Goal of the exercise —
Set the data below down again, exactly, with every picture left out.

Source material —
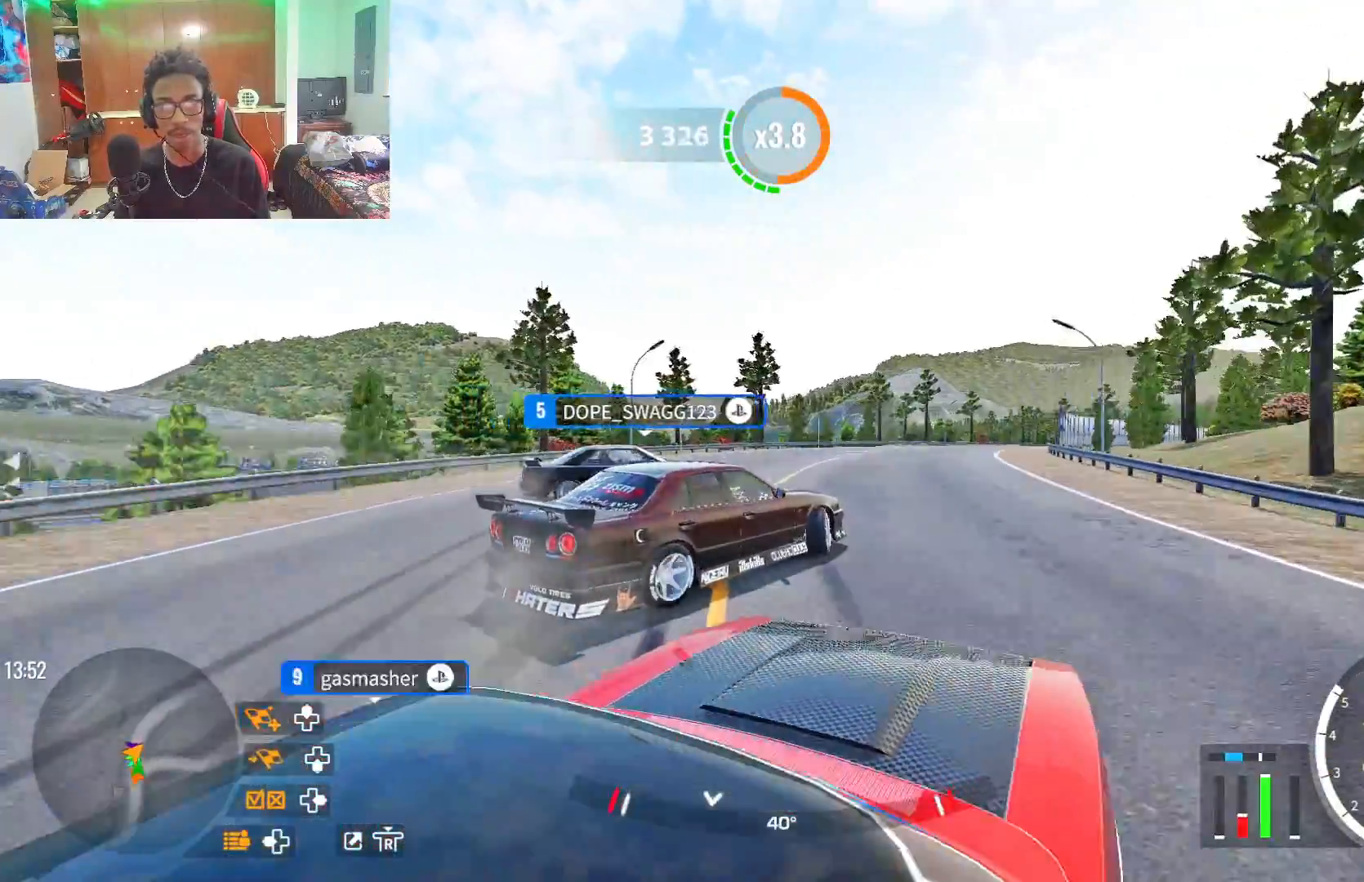
{"buttons": [], "left_stick": "up-right", "right_stick": "center", "events": [[267, "L2", "down"], [317, "R2", "up"], [383, "L2", "up"], [450, "left_stick", "up-right"]]}
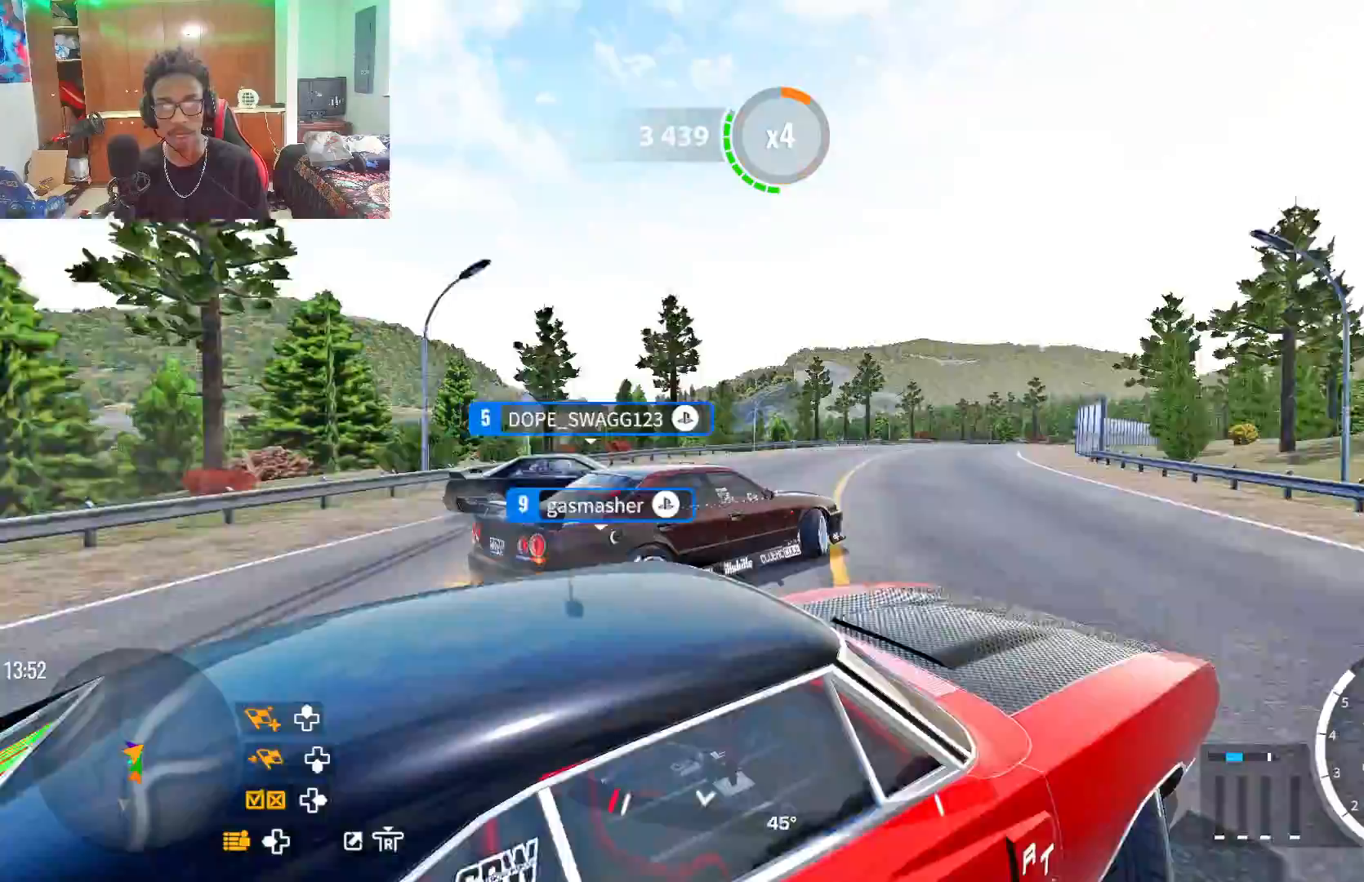
{"buttons": ["R2"], "left_stick": "up-right", "right_stick": "center", "events": [[200, "L1", "down"], [283, "L1", "up"], [400, "R2", "down"]]}
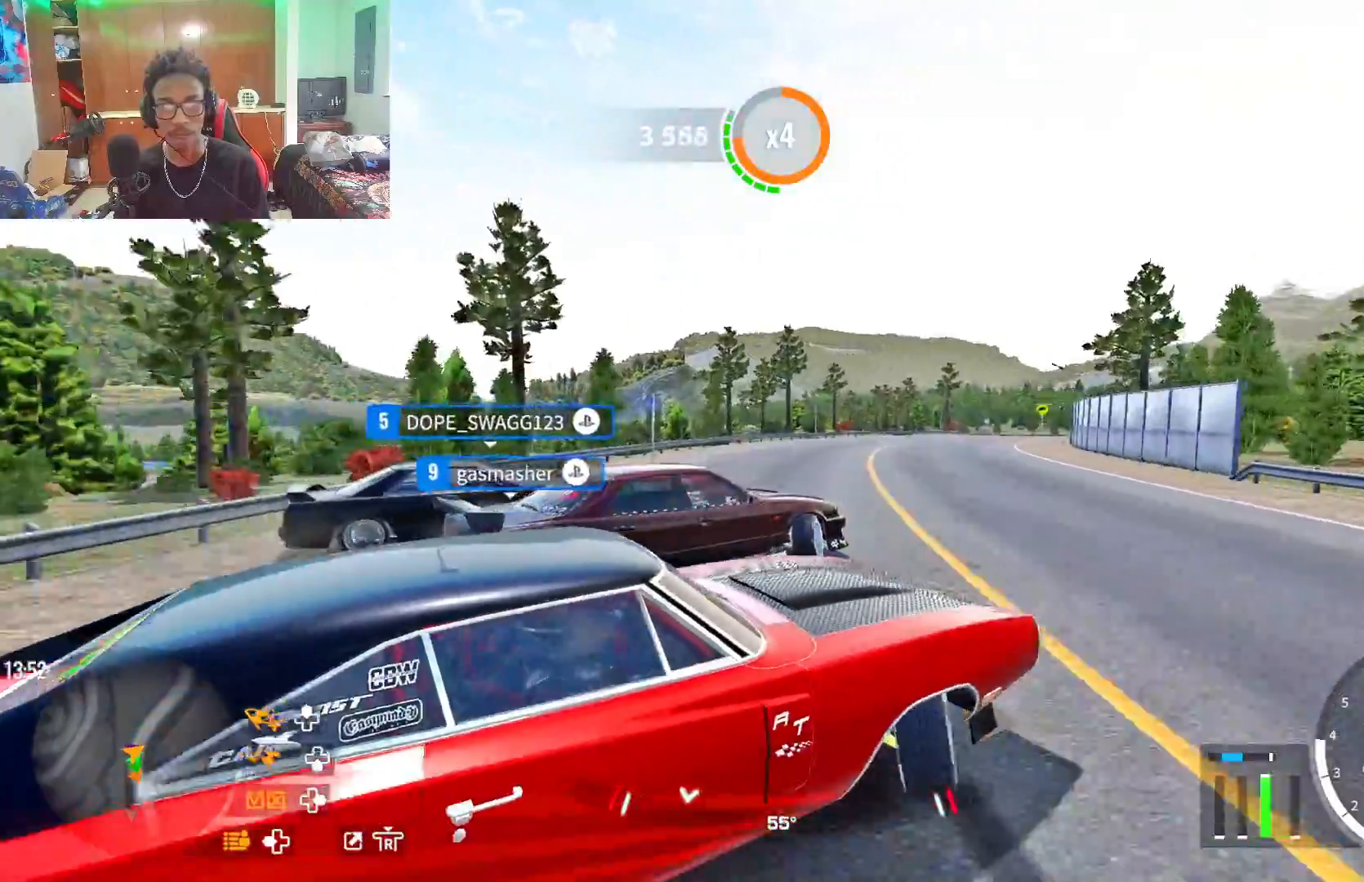
{"buttons": ["R2"], "left_stick": "up-right", "right_stick": "center", "events": []}
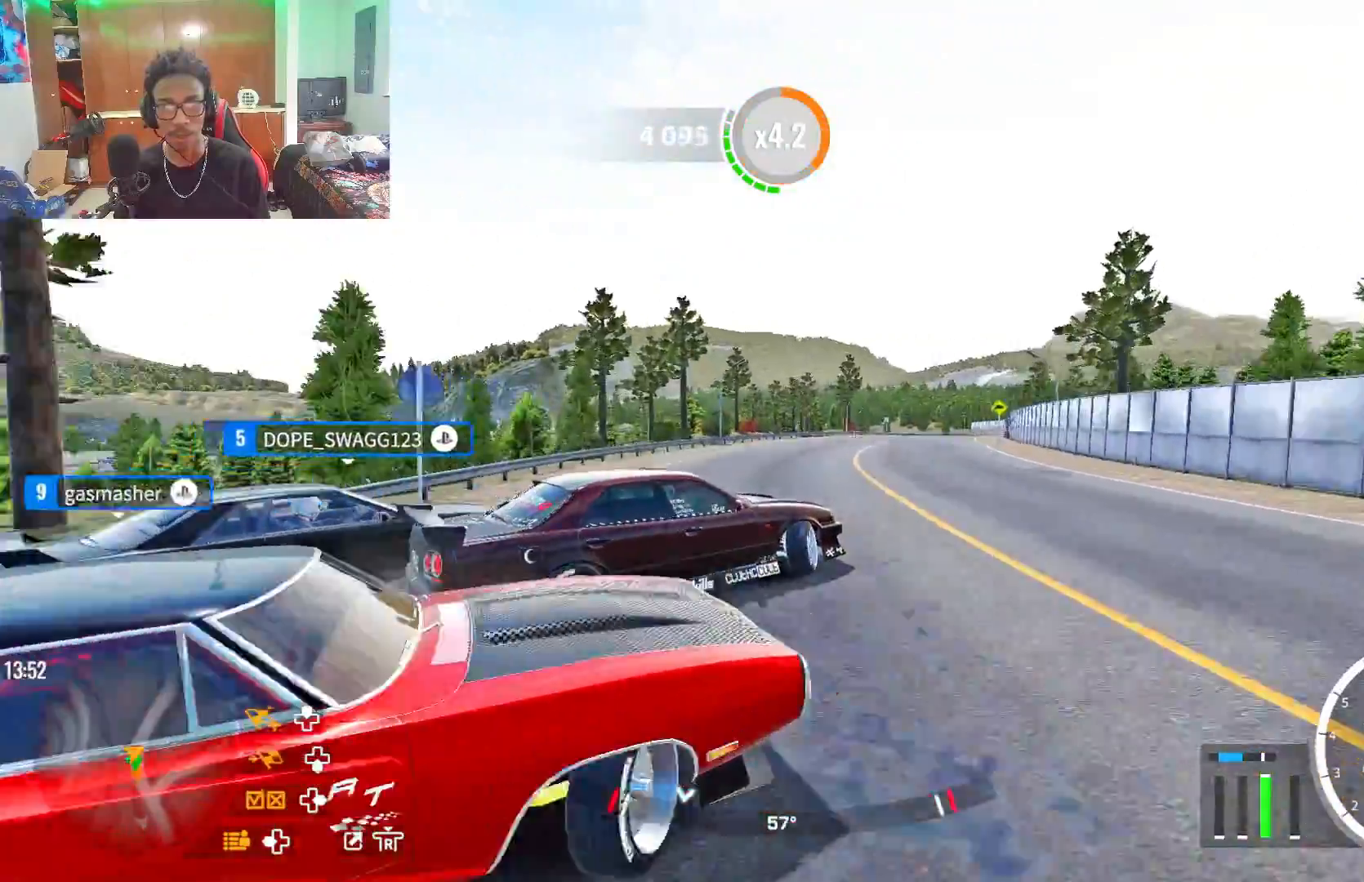
{"buttons": ["R2"], "left_stick": "up-right", "right_stick": "center", "events": [[183, "R1", "down"], [233, "R1", "up"]]}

Response area —
{"buttons": [], "left_stick": "up-right", "right_stick": "center", "events": [[267, "L2", "down"], [317, "R2", "up"], [383, "L2", "up"], [450, "left_stick", "up-right"]]}
{"buttons": ["R2"], "left_stick": "up-right", "right_stick": "center", "events": [[200, "L1", "down"], [283, "L1", "up"], [400, "R2", "down"]]}
{"buttons": ["R2"], "left_stick": "up-right", "right_stick": "center", "events": []}
{"buttons": ["R2"], "left_stick": "up-right", "right_stick": "center", "events": [[183, "R1", "down"], [233, "R1", "up"]]}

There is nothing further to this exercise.